■ **Problem**:
Consider the listing below. Extract exactly the lines from the line containing "wrist: (819, 696)" to the line containing "wrist: (1100, 710)", both included.

■ **Records provided**:

_ _ _ _ _ _ _

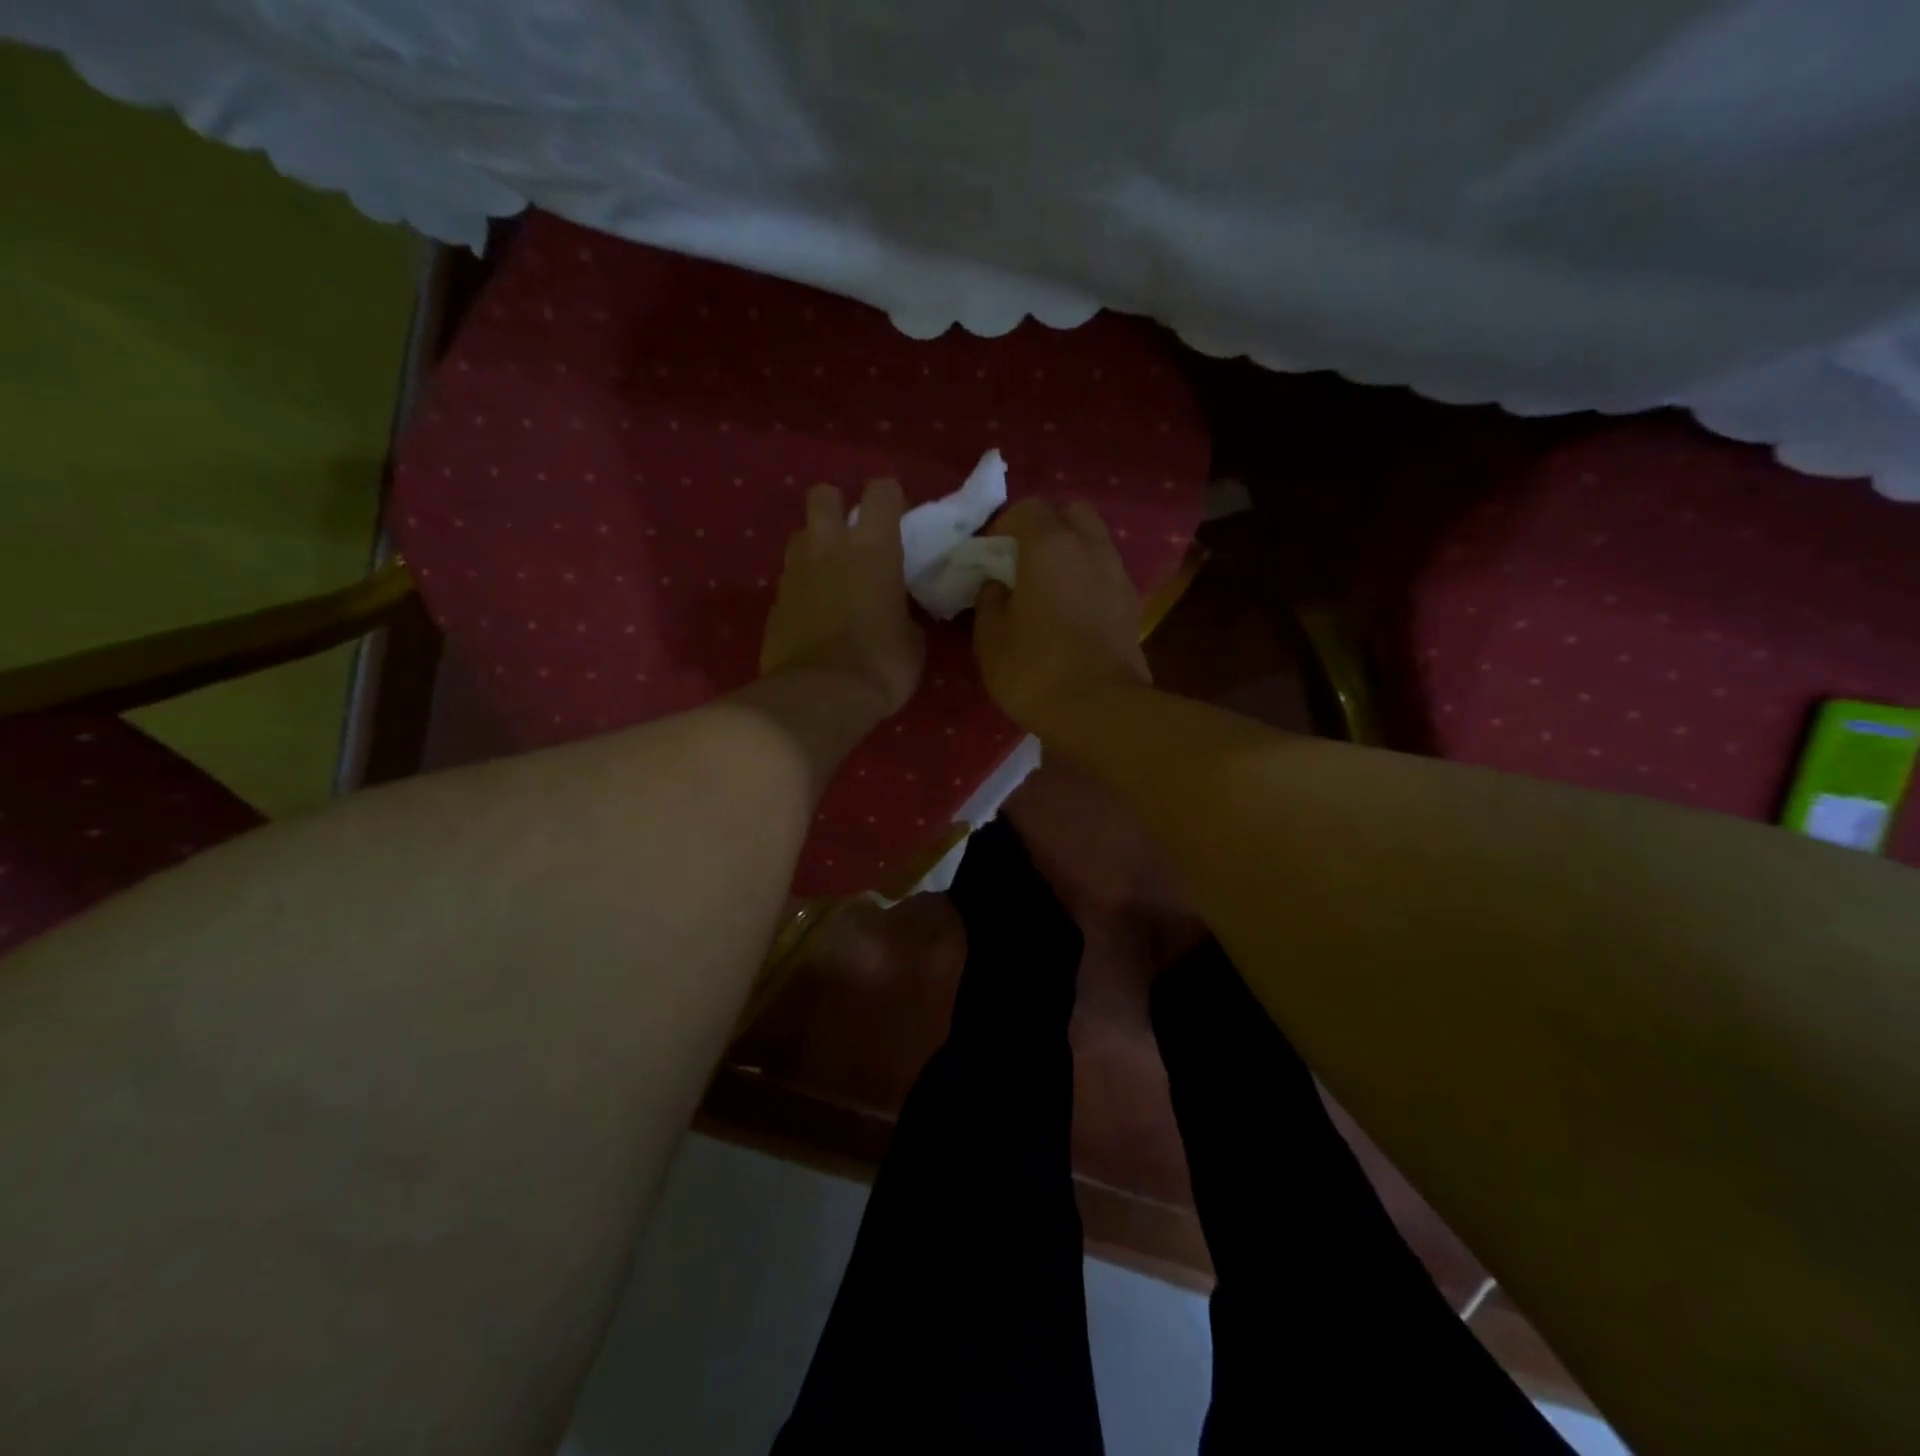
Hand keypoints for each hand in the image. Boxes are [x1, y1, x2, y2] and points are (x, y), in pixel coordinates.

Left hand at [760, 478, 924, 719]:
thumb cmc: (881, 665)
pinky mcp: (774, 600)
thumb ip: (904, 611)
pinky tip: (815, 612)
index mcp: (874, 547)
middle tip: (853, 537)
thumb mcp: (912, 641)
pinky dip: (803, 586)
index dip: (891, 499)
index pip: (882, 491)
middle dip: (838, 507)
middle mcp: (829, 545)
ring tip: (831, 574)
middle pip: (824, 495)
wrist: (819, 696)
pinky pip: (790, 577)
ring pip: (800, 534)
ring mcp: (795, 571)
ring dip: (816, 545)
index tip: (899, 520)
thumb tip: (897, 611)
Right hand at [973, 499, 1150, 732]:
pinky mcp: (1132, 606)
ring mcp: (1118, 576)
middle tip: (1022, 558)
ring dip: (1070, 552)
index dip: (1002, 525)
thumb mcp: (990, 637)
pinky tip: (1070, 609)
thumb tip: (998, 584)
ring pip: (1094, 542)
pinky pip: (1105, 574)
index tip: (986, 554)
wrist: (1100, 710)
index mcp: (1051, 545)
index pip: (1027, 508)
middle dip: (1046, 526)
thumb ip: (989, 599)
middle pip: (1072, 512)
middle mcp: (1091, 548)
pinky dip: (1087, 578)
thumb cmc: (1035, 669)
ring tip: (1046, 585)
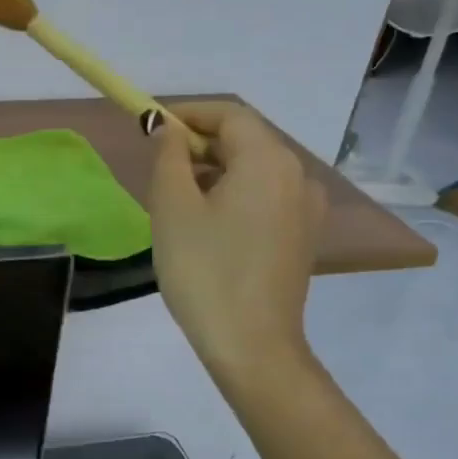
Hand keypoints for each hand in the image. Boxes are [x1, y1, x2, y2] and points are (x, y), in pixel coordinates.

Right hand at [148, 102, 325, 384]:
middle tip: (158, 168)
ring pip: (254, 170)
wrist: (250, 344)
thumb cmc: (204, 270)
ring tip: (177, 200)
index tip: (151, 126)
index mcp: (268, 160)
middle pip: (245, 140)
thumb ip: (168, 157)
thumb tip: (168, 130)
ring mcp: (306, 208)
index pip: (228, 115)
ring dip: (215, 171)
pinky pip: (266, 197)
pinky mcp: (303, 236)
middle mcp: (297, 175)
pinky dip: (234, 195)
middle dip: (199, 144)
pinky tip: (207, 225)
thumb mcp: (172, 208)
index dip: (187, 114)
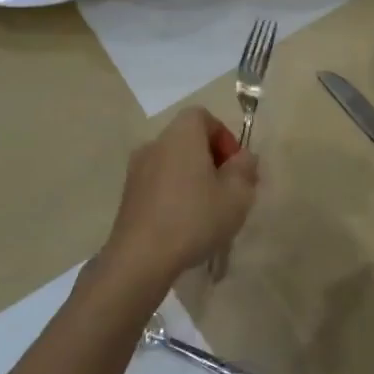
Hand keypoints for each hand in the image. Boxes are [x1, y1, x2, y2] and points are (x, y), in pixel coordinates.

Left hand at [102, 108, 259, 286]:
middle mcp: (155, 144)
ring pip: (173, 164)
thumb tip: (244, 157)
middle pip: (188, 140)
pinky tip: (186, 224)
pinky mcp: (128, 196)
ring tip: (209, 211)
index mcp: (181, 135)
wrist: (141, 257)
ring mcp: (137, 171)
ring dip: (193, 179)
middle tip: (229, 190)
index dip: (224, 136)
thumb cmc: (195, 218)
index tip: (235, 165)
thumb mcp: (237, 194)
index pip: (203, 116)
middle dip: (211, 160)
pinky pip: (159, 184)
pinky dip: (175, 194)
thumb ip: (245, 168)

_ _ _ _ _ _ _

■ **Completed task**:
wrist: (819, 696)
pinky pip: (790, 577)
ring pip: (800, 534)
ring mcp: (795, 571)
ring dip: (816, 545)
index tip: (899, 520)
thumb tip: (897, 611)
Right hand at [973, 499, 1150, 732]:
pinky mcp: (1132, 606)
ring mcp: (1118, 576)
middle tip: (1022, 558)
ring dip: (1070, 552)
index dip: (1002, 525)
thumb mcp: (990, 637)
pinky tip: (1070, 609)
thumb tip: (998, 584)
ring pip: (1094, 542)
pinky pip: (1105, 574)
index tip: (986, 554)
wrist: (1100, 710)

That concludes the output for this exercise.